Unsere Philosophie

Die an vielen Orten seit Jahrzehnten geführte fachinterne Auseinandersetzung, was Schmuck denn sei, Handwerk, Design oder Kunst? hat im Rahmen des Bologna-Prozesses wesentlich zu einer Schärfung des Profils unserer Fachrichtung beigetragen. Es ist die zentrale Frage nach einer beruflichen Identität, an deren Beantwortung wir - als Fachgebiet und als Fachrichtung - momentan forschen. Die Neuüberlegung der Aufgabenstellung des Schmucks, so wie wir dies heute interpretieren und verstehen, führt zu einer sich fokussierenden Position, die sich u.a. definiert über eine Untersuchung der Verhältnisse zu benachbarten Bereichen:

  • Schmuck ist kein Handwerk. Mit der dortigen Zentralstellung des meisterlichen Könnens besteht zwar eine Schnittmenge - der zeitgenössische Schmuck-Fokus ist ein anderer.
  • Schmuck ist kein Design. Mit der dortigen Zentralstellung einer modischen Ästhetisierung und der erfolgreichen Vermarktung besteht zwar eine Schnittmenge - der zeitgenössische Schmuck-Fokus ist ein anderer. 
  • Schmuck ist keine freie Kunst. Mit der dortigen Zentralstellung des „aus sich heraus Existieren“ besteht zwar eine Schnittmenge - der zeitgenössische Schmuck-Fokus ist ein anderer.

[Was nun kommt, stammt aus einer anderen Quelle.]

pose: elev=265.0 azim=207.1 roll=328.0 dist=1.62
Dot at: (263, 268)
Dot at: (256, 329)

Ziel ist es allerdings nicht, Abgrenzungslinien zu ziehen oder diese zu schärfen, und somit die Frage der Identität der Schmuckschaffenden lediglich im Rahmen bereits bestehender aber nicht hinreichender Kriterienkataloge anderer Fachgebiete zu überdenken. Denn wie im Schmuck, dem Handwerk und der Kunst birgt eine weitgehende Spezialisierung die Gefahr des inneren Versagens:

In einem Interview in der Zeit vom März 2008 stellt Philippe Starck fest: „Alles, was ich gestaltet habe, ist absolut unnötig. Strukturell gesehen, ist Design absolut nutzlos. () Design ist nichts. Ich habe versucht, meinen Produkten etwas Sinn und Energie zu geben. Auch wenn ich mein Bestes gegeben habe, es war sinnlos.“ [1]

Mit oben stehendem Zitat stellt Starck nicht nur seine gesamte Arbeit in Frage; Design als Quelle von Gegenständen und Produkten, die von jeder möglichen Bedeutung frei sind und daher keinen realen Beitrag zu dieser Welt darstellen, spricht er die Daseinsberechtigung ab. Diese Sichtweise ist problemlos anwendbar auf zeitgenössische Auffassungen in den verschiedenen Schmuckbereichen, in denen in den letzten 40 Jahren insgesamt eine große Entfernung von gesellschaftsbezogener, identitätsstiftender Sinnhaftigkeit, sowohl im Juweliers-, dem Mode- als auch im Künstler- oder dem sog. Autorenschmuck, erfolgt ist.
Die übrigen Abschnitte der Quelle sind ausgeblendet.